Cuaresma

* El diablo, aunque es muy poderoso, no puede hacer más de lo que le es permitido (In ps. 96, 12).

* Cuando alguien inicia su conversión, "el hombre nuevo" dentro de él entabla una lucha a muerte con "el hombre viejo", que también habita en él (Serm. 19, 2)

* Nadie te ha dicho que seas menos de lo que eres, sino que te reconozcas como eres. Reconócete como hombre, débil y pecador. Al confesar y aceptar tus limitaciones, obtienes el carnet de socio en la casa de Cristo, que es casa de redención (Serm. 137, 4, 4).

* Haces limosna "de bolsillo" si socorres si socorres al mendigo. La haces "de corazón" si al hermano das perdón. Ambas limosnas son necesarias, pues si falta una de ellas la oración no puede levantar el vuelo. No puede volar con un ala sola (Serm. 58, 10).

 Aprovecha los momentos de paz y soledad para recolectar los granos de la palabra de Dios y almacenarlos en el granero de tu corazón. En los momentos de confusión, cuando no puedas encontrar afuera la paz que necesitas, tendrás siempre la oportunidad de retirarte a tu interior y de sentirte a gusto contigo mismo y con Dios (In ps. 63, 3).

* La "voz de la oración" no es el ruido que produce, sino el espíritu que la alimenta. Los ruidos sin alma se llaman sonidos; pueden ser oídos, pero no se entienden. La voz, en cambio, tiene alma e intención; pertenece a los seres vivos. Se oye y se entiende (In ps. 139, 10).

 * Cuando la oración brota del alma como una necesidad del alma misma, se convierte en llave de oro, en santo y seña eficaz que abre las puertas del cielo y hace posible el diálogo con Dios. El hombre asciende en oración y Dios desciende en misericordia (In ps. 85, 7).

* Cuando el Apóstol dice que la carne lucha contra el espíritu y el espíritu contra la carne, no pienses que se refiere sólo al espíritu del hombre. Es el Espíritu de Dios el que lucha en ti contra ti, contra todo aquello que, estando en ti, está contra ti. Por no querer someterte al Señor, caíste y te rompiste. Te rompiste como se rompe un vaso de cristal que se desprende de la mano y cae al suelo. Y, roto en mil pedazos, tú mismo eres enemigo de ti mismo. Recógete, pues, y recompón tu unidad. Procura que nada tuyo esté en ti contra ti y lograrás la estabilidad integral (Serm. 128, 9).

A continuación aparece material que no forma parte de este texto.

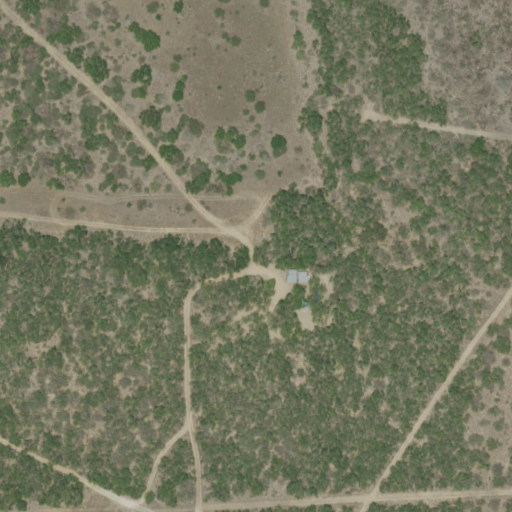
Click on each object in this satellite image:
road: (407, 263)
building: (294, 275)
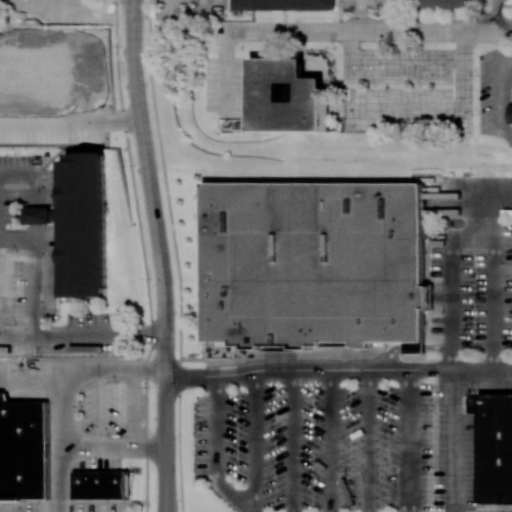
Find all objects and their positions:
building: (444, 3)
building: (285, 4)
road: (188, 14)
road: (360, 15)
road: (394, 15)
road: (497, 15)
road: (357, 31)
road: (406, 56)
road: (227, 91)
building: (287, 96)
road: (505, 96)
road: (431, 109)
building: (510, 113)
road: (69, 123)
road: (0, 202)
building: (81, 224)
road: (159, 255)
road: (175, 255)
road: (142, 256)
building: (316, 264)
road: (37, 265)
building: (313, 265)
road: (451, 265)
road: (489, 285)
road: (82, 334)
road: (338, 368)
road: (60, 393)
road: (214, 427)
road: (291, 440)
road: (328, 440)
road: (368, 440)
road: (408, 440)
road: (453, 440)
road: (254, 441)
building: (495, 447)
road: (113, 448)
building: (495, 448)
building: (24, 449)
building: (24, 449)
building: (101, 483)
building: (101, 485)
road: (231, 497)
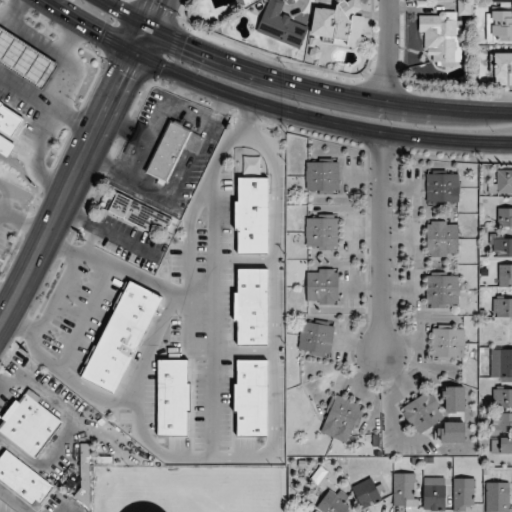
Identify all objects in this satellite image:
traffic signals: (163, 1)
building: (242, 2)
road: (157, 13)
building: (498, 24)
building: (281, 26)
building: (340, 26)
traffic signals: (95, 32)
building: (443, 36)
traffic signals: (187, 44)
road: (385, 50)
building: (26, 60)
building: (502, 69)
traffic signals: (125, 78)
road: (300, 82)
road: (266, 105)
gas station: (6, 115)
building: (9, 120)
building: (5, 146)
building: (169, 152)
building: (251, 165)
building: (322, 176)
road: (76, 177)
building: (502, 183)
building: (442, 188)
road: (9, 215)
road: (1, 216)
building: (139, 216)
building: (251, 216)
building: (505, 218)
building: (322, 232)
building: (442, 239)
road: (385, 243)
building: (501, 246)
road: (214, 271)
road: (274, 285)
building: (322, 287)
building: (442, 290)
building: (251, 307)
building: (502, 307)
road: (4, 312)
building: (121, 337)
building: (316, 338)
building: (448, 343)
building: (501, 363)
building: (173, 398)
building: (251, 398)
building: (502, 398)
building: (454, 400)
building: (422, 413)
building: (341, 419)
building: (30, 426)
building: (452, 432)
building: (501, 446)
road: (242, 456)
building: (23, 480)
building: (404, 490)
building: (366, 493)
building: (434, 494)
building: (463, 495)
building: (497, 497)
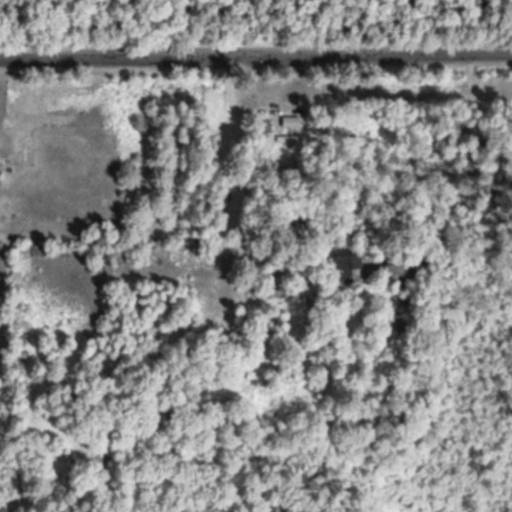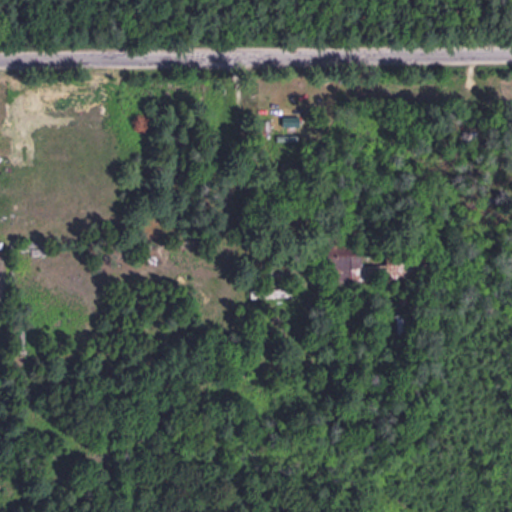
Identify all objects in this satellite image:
road: (256, 53)
building: (286, 122)
building: (267, 291)
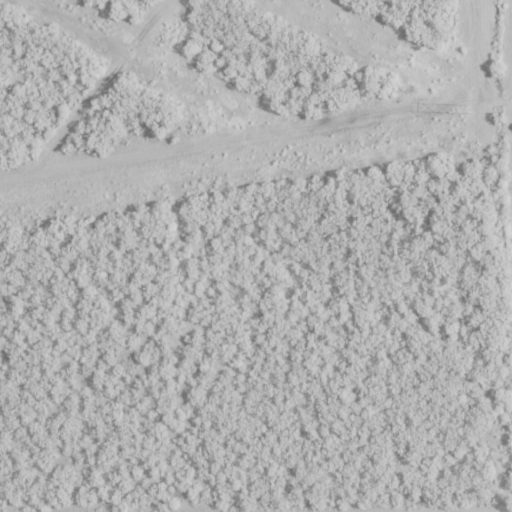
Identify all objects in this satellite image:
power tower: (467, 109)
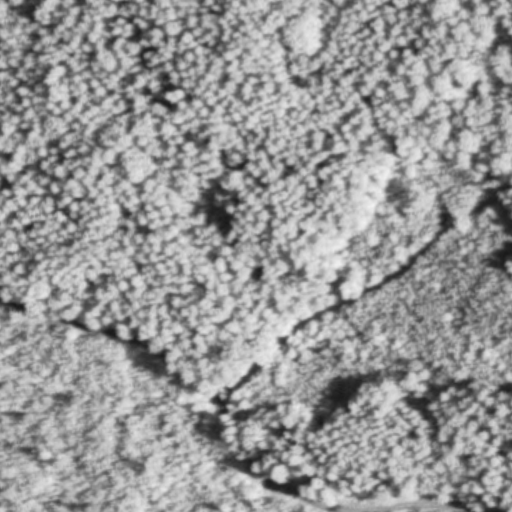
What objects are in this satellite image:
road: (364, 295)
road: (233, 437)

 * Haz penitencia. No te ilusiones con el mal de muchos ni te conformes con tener compañeros de infortunio. No vas a sufrir menos por no sufrirlo a solas (Serm. 351, 11).

* El hombre carnal no se apoya en el amor de Cristo, sino que se busca sus propios amores y fornica con ellos. Y llevado de la mano por la corrupción de su fe o por la exaltación de su orgullo, da a luz a la herejía o al cisma (De bap. 19, 27).